Writing a formal spec is analagous to writing a program; if you can't program, your program won't work. So writing a formal spec proves that you can think clearly; but if you can think clearly, you can write a program without first writing a formal spec.

[+] ClassAndBurn|3 years ago|reply

I agree here. Formal models have to become easier to create through.

Today's ecosystem requires advanced knowledge of system design and still coding abilities.

To democratize model generation we need a more iterative and understandable way of defining intented execution. The problem is this devolves into just coding the damn thing pretty quickly.

[+] ansgri|3 years ago|reply

We need to train people to write specifications since they seem to be the best way to fine-tune the AI performance for the task without changing the enormous dataset. Reinforcement learning methods can be used to tune the model in production under pressure of failing tests (executable specifications). Writing specifications to evaluate outcomes should be a better use of domain experts time than dataset cleaning.

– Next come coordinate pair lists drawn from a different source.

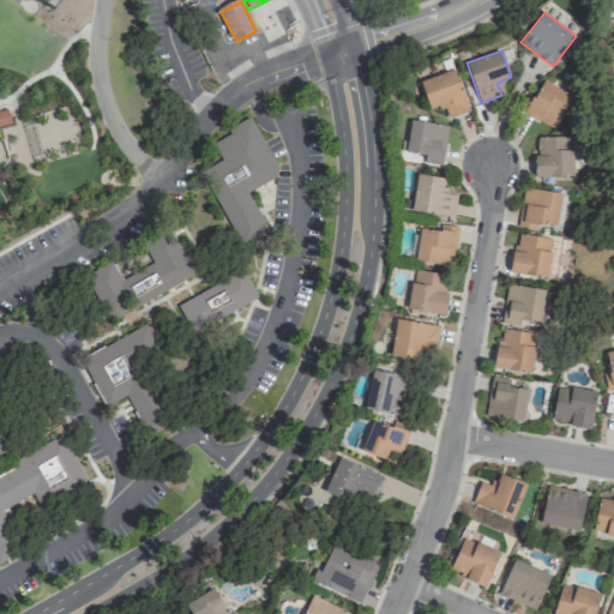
[(449,116),(470,109),(456,70),(421,83),(431,108),(439,104),(440,110),(446,108),(449,116)]
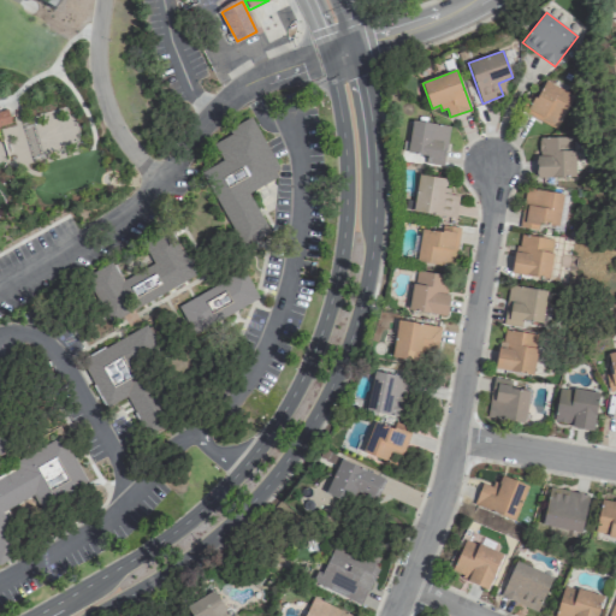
[(545,80),(575,95),(558,128),(528,112),(545,80)]
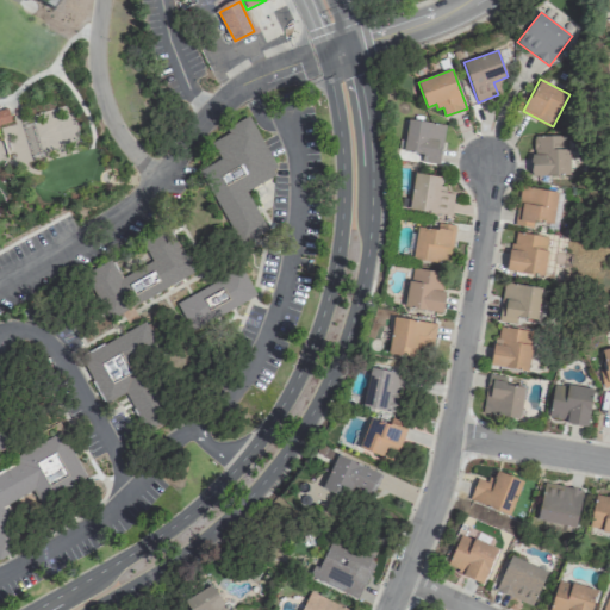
[(0,110),(0,124),(10,123),(6,110),(0,110)]
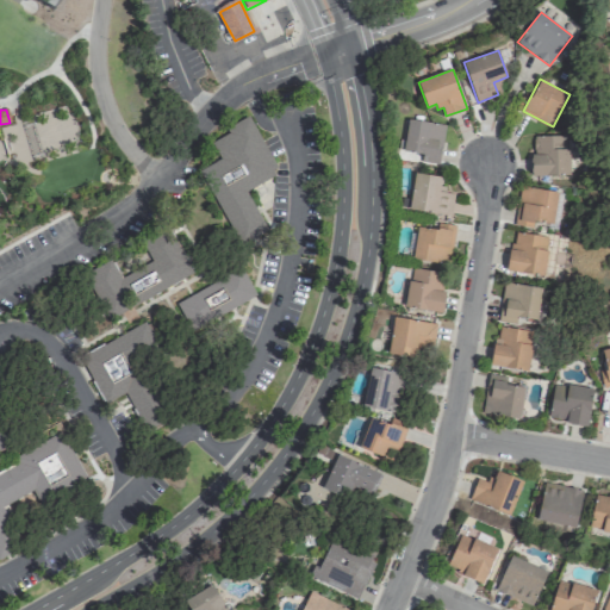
[(199,169),(237,244),(265,231),(246,191),(278,174),(248,116),(224,128),(226,134),(210,142),(219,160),(199,169)]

As for formality, real formal specifications are very hard, and LLMs are close to understanding natural language anyway, and 1000s of 90%-strict specs are better than 10 provably correct ones. So, some sort of legalese for machines will evolve.

[+] Kinrany|3 years ago|reply

The article is not about generating correct programs.

[+] Duwensatzaj|3 years ago|reply

Sid Meier's Alpha Centauri brought this up in 1999.

"We are no longer particularly in the business of writing software to perform specific tasks. We now teach the software how to learn, and in the primary bonding process it molds itself around the task to be performed. The feedback loop never really ends, so a tenth year polysentience can be a priceless jewel or a psychotic wreck, but it is the primary bonding process—the childhood, if you will—that has the most far-reaching repercussions."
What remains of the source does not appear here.